What is expected: Set down the records again. Every word and mark must match exactly.

Data in this exercise:

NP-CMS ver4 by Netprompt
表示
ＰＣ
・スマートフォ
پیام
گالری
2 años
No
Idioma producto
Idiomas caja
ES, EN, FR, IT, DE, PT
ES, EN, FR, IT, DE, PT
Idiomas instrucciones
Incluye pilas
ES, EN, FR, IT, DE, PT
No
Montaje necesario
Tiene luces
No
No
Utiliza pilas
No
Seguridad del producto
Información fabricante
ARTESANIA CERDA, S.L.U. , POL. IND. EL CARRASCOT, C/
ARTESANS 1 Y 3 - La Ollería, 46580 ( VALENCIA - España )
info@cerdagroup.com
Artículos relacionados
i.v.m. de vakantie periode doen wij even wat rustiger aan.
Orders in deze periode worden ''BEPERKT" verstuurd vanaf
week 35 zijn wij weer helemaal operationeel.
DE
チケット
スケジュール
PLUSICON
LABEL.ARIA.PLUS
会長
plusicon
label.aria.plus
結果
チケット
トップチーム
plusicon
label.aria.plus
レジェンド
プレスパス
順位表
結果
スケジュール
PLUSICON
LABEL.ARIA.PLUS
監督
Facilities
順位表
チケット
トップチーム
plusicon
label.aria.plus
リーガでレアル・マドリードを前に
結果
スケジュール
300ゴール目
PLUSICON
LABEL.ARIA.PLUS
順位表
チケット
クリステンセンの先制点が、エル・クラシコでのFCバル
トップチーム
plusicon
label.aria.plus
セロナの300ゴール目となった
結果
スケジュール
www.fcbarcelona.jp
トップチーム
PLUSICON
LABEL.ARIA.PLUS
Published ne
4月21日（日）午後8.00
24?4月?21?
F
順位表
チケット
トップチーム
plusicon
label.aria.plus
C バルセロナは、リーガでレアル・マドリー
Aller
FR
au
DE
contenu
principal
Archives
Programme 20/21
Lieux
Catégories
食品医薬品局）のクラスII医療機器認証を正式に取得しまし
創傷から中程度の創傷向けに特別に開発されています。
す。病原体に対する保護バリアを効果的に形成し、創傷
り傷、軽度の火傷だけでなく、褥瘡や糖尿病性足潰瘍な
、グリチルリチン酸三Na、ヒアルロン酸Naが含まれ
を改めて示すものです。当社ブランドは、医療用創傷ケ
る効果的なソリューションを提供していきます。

Result:
NP-CMS ver4 by Netprompt
表示
ＰＣ
・スマートフォ
پیام
گالری
2 años
No
Idioma producto
Idiomas caja
ES, EN, FR, IT, DE, PT
ES, EN, FR, IT, DE, PT
Idiomas instrucciones
Incluye pilas
ES, EN, FR, IT, DE, PT
No
Montaje necesario
Tiene luces
No
No
Utiliza pilas
No
Seguridad del producto
Información fabricante
ARTESANIA CERDA, S.L.U. , POL. IND. EL CARRASCOT, C/
ARTESANS 1 Y 3 - La Ollería, 46580 ( VALENCIA - España )
info@cerdagroup.com
Artículos relacionados
i.v.m. de vakantie periode doen wij even wat rustiger aan.
Orders in deze periode worden ''BEPERKT" verstuurd vanaf
week 35 zijn wij weer helemaal operationeel.
DE
チケット
スケジュール
PLUSICON
LABEL.ARIA.PLUS
会長
plusicon
label.aria.plus
結果
チケット
トップチーム
plusicon
label.aria.plus
レジェンド
プレスパス
順位表
結果
スケジュール
PLUSICON
LABEL.ARIA.PLUS
監督
Facilities
順位表
チケット
トップチーム
plusicon
label.aria.plus
リーガでレアル・マドリードを前に
結果
スケジュール
300ゴール目
PLUSICON
LABEL.ARIA.PLUS
順位表
チケット
クリステンセンの先制点が、エル・クラシコでのFCバル
トップチーム
plusicon
label.aria.plus
セロナの300ゴール目となった
結果
スケジュール
www.fcbarcelona.jp
トップチーム
PLUSICON
LABEL.ARIA.PLUS
Published ne
4月21日（日）午後8.00
24?4月?21?
F
順位表
チケット
トップチーム
plusicon
label.aria.plus
C バルセロナは、リーガでレアル・マドリー
Aller
FR
au
DE
contenu
principal
Archives
Programme 20/21
Lieux
Catégories
食品医薬品局）のクラスII医療機器認証を正式に取得しまし
創傷から中程度の創傷向けに特別に開発されています。
す。病原体に対する保護バリアを効果的に形成し、創傷
り傷、軽度の火傷だけでなく、褥瘡や糖尿病性足潰瘍な
、グリチルリチン酸三Na、ヒアルロン酸Naが含まれ
を改めて示すものです。当社ブランドは、医療用創傷ケ
る効果的なソリューションを提供していきます。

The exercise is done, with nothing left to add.